Task prompt: Copy verbatim the block of lines in the entries below whose first line contains "The plant Crataeva" and whose last line contains "1. Introduction". Leave out all other lines.

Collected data
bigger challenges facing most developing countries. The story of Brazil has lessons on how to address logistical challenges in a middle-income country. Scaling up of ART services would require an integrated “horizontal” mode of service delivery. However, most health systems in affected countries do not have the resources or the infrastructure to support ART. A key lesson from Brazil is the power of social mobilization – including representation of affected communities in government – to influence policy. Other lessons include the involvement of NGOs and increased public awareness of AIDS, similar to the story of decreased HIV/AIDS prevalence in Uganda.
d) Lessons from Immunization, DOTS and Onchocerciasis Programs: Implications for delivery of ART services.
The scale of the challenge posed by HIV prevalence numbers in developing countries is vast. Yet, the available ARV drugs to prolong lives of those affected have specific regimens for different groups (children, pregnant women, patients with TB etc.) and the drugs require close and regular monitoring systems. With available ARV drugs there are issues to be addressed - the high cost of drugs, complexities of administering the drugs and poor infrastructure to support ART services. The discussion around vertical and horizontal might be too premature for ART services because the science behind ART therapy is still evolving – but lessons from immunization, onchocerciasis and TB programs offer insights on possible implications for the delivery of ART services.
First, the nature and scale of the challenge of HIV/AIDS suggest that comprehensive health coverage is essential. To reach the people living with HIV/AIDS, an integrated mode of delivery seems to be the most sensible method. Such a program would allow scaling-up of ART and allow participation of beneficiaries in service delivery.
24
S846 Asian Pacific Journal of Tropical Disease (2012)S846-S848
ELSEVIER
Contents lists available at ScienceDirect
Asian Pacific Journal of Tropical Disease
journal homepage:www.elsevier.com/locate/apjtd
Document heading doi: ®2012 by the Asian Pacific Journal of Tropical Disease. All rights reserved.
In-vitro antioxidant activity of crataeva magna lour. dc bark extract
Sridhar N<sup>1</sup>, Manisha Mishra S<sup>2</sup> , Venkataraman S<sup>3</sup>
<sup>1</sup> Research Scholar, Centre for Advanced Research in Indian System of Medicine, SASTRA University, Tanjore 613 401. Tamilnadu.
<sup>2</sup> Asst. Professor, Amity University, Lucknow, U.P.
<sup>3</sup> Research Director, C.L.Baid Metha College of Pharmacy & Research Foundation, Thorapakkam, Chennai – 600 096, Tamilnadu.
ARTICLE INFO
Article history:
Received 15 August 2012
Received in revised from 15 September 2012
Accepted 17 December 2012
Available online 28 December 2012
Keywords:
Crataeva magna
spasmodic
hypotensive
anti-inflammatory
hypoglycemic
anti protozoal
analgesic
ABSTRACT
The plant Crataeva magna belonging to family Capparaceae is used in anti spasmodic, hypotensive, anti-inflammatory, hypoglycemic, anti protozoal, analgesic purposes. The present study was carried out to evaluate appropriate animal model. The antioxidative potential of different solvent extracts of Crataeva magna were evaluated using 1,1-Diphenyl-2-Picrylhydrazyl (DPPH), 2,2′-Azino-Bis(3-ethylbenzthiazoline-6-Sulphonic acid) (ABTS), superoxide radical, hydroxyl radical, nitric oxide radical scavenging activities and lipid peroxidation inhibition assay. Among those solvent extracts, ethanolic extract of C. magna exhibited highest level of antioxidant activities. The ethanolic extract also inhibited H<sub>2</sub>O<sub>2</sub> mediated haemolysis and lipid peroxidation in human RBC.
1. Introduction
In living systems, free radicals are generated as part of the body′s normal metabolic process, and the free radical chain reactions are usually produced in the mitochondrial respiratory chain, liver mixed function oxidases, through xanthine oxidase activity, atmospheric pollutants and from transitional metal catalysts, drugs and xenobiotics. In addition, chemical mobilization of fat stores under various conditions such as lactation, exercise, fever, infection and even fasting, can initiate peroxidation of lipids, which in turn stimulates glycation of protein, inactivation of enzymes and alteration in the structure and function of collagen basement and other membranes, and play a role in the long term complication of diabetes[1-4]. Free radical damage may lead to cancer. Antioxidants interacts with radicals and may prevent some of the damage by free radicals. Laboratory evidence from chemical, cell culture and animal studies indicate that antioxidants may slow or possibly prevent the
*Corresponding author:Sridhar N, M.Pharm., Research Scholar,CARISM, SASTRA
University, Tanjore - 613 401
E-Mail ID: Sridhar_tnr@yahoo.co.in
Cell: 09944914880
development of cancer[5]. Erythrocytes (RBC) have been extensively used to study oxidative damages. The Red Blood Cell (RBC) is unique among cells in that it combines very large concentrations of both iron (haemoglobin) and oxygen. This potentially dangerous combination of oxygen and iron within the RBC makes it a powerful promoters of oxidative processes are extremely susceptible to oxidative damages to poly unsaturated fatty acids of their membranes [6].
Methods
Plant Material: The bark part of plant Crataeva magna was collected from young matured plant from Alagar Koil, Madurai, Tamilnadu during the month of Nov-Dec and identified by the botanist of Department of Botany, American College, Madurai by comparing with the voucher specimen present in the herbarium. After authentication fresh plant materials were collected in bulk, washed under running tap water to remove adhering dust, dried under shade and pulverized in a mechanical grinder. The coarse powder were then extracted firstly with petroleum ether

Expected answer:
The plant Crataeva magna belonging to family Capparaceae is used in anti spasmodic, hypotensive, anti-inflammatory, hypoglycemic, anti protozoal, analgesic purposes. The present study was carried out to evaluate appropriate animal model. The antioxidative potential of different solvent extracts of Crataeva magna were evaluated using 1,1-Diphenyl-2-Picrylhydrazyl (DPPH), 2,2′-Azino-Bis(3-ethylbenzthiazoline-6-Sulphonic acid) (ABTS), superoxide radical, hydroxyl radical, nitric oxide radical scavenging activities and lipid peroxidation inhibition assay. Among those solvent extracts, ethanolic extract of C. magna exhibited highest level of antioxidant activities. The ethanolic extract also inhibited H<sub>2</sub>O<sub>2</sub> mediated haemolysis and lipid peroxidation in human RBC.
1. Introduction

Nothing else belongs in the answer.